Near the end of lap one I was still riding a wave of adrenaline, in the low 50s, and surprisingly happy about that. So then I decided to fold (not roll) my rear tire in a corner, and fail to clip out in time, and bounce my face off the ground while getting stuck under my bike. The only good thing was yet another crash on camera -- look for that tomorrow.
Now that I was worried about my pedal release tension and my softish rear tire, it was time to do the PRO thing and come in for the B bike. This time I'd waiting long enough that Linnea could make it to the pit, and I let her know how seriousbusiness I was feeling by yelling "plus three rear" during the bike change.
With lap two finishing up, that could only mean one thing: Wilcox time. Right on cue, the cheers for Geekhouse picked up and Dave came storming past on a straightaway. Well, I rode that wheel to "victory" last weekend, might as well try again. I found that extra level of suffering that only exists when chasing your #1 nemesis and got down to business.
Unfortunately we were going about half the speed of Northampton so there was no "sit on his wheel and win the sprint" strategy to be had... we just rode as hard as we could in the same general vicinity to one another. The only exception was on the pavement, where I put in a couple huge efforts to close the gap for a brief draft.
After four laps it seemed like I'd gained the upper hand, as I'd established an insurmountable five-second lead.
But Dave does not feel pain like normal men. After a particularly tough uphill section in mud, I tried to back off for a mere 20 seconds before going back to KILLKILLKILL mode. Bad idea. He closed the gap and went right by, and just like that I was chasing again.
Make no mistake, the course was littered with other racers, but the only one I was paying attention to was Dave. I was dimly aware that I kept having to pass guys to stay with him, which was getting kind of annoying, because I wanted to rest on their wheels, but stupid Dave kept going around. So I'd chase after him, yet again.
The other guy in the race worth worrying about was Tim Johnson, because he was slaying it -- 50 seconds over Trebon, last I heard on the PA -- and when he's putting that kind of time into Ryan you better believe I'm getting lapped. Starting my sixth lap Linnea gave me a heads up that I was down to a 60 second lead on him -- so that's the bell, right there.
I was all over Dave's rear wheel, because hey, bike racing! And eventually I paid for it -- lapping wheels when he slowed and took a line I didn't like, foot down, off into the deepest, stiffest mud that no one was riding. And there's the gap.
We weren't alone, either, a Canadian guy was up there with Dave and they were pushing each other hard. My chase was briefly interrupted to let Tim pass (he declined the high five, of course) and I when I got back on the gas I was pretty much resigned to not catching them. They hit the loooong finish stretch a good five or more seconds ahead of me and Dave opened the sprint up.

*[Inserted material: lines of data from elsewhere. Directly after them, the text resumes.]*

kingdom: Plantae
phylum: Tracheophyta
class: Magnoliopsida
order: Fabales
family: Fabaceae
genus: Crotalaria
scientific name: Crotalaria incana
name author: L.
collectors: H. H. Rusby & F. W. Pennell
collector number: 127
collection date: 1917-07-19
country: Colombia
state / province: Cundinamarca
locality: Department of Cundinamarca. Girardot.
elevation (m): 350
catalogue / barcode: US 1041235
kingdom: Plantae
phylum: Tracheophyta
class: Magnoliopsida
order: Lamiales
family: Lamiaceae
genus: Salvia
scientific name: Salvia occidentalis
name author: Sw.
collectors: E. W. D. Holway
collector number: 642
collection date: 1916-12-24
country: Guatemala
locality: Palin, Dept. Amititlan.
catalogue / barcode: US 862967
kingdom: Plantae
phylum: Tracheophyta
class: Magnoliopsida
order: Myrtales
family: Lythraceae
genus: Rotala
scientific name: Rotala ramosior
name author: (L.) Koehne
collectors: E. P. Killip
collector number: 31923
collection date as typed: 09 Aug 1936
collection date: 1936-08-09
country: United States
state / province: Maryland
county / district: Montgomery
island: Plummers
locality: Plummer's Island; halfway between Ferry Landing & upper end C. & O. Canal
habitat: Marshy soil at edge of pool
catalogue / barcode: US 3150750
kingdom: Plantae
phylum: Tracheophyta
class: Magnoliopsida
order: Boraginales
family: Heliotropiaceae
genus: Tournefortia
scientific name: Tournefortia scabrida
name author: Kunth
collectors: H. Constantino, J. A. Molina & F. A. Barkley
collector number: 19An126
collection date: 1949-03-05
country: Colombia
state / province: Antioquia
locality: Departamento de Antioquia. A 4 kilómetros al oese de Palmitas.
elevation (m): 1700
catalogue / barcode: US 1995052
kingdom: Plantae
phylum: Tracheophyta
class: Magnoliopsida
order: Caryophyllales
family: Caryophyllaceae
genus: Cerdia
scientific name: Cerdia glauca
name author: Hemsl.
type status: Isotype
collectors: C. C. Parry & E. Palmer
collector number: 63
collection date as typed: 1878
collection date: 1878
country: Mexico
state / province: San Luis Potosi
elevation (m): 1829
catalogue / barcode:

I will assume his opponent was too PRO to try hard after being lapped, because he had zero response -- either that or he totally failed to hear them explain how it works when you're lapped each day. In any case, he pedaled like he was glad to be done, 200m from the line. I recognized an opportunity for a ninja attack.
I gassed it as hard as I dared while looking casual and staying seated until he looked back. As soon as he looked ahead, GO TIME! I got a good six seconds of full out-of-the-saddle afterburners in before he looked back again. He tried to sprint, but I had a solid 15 mph head start. It was like I was a hawk diving out of the sky on a rabbit. He never had a chance. I went smoking past and pulled off 39th place at a USGP. Holy crap!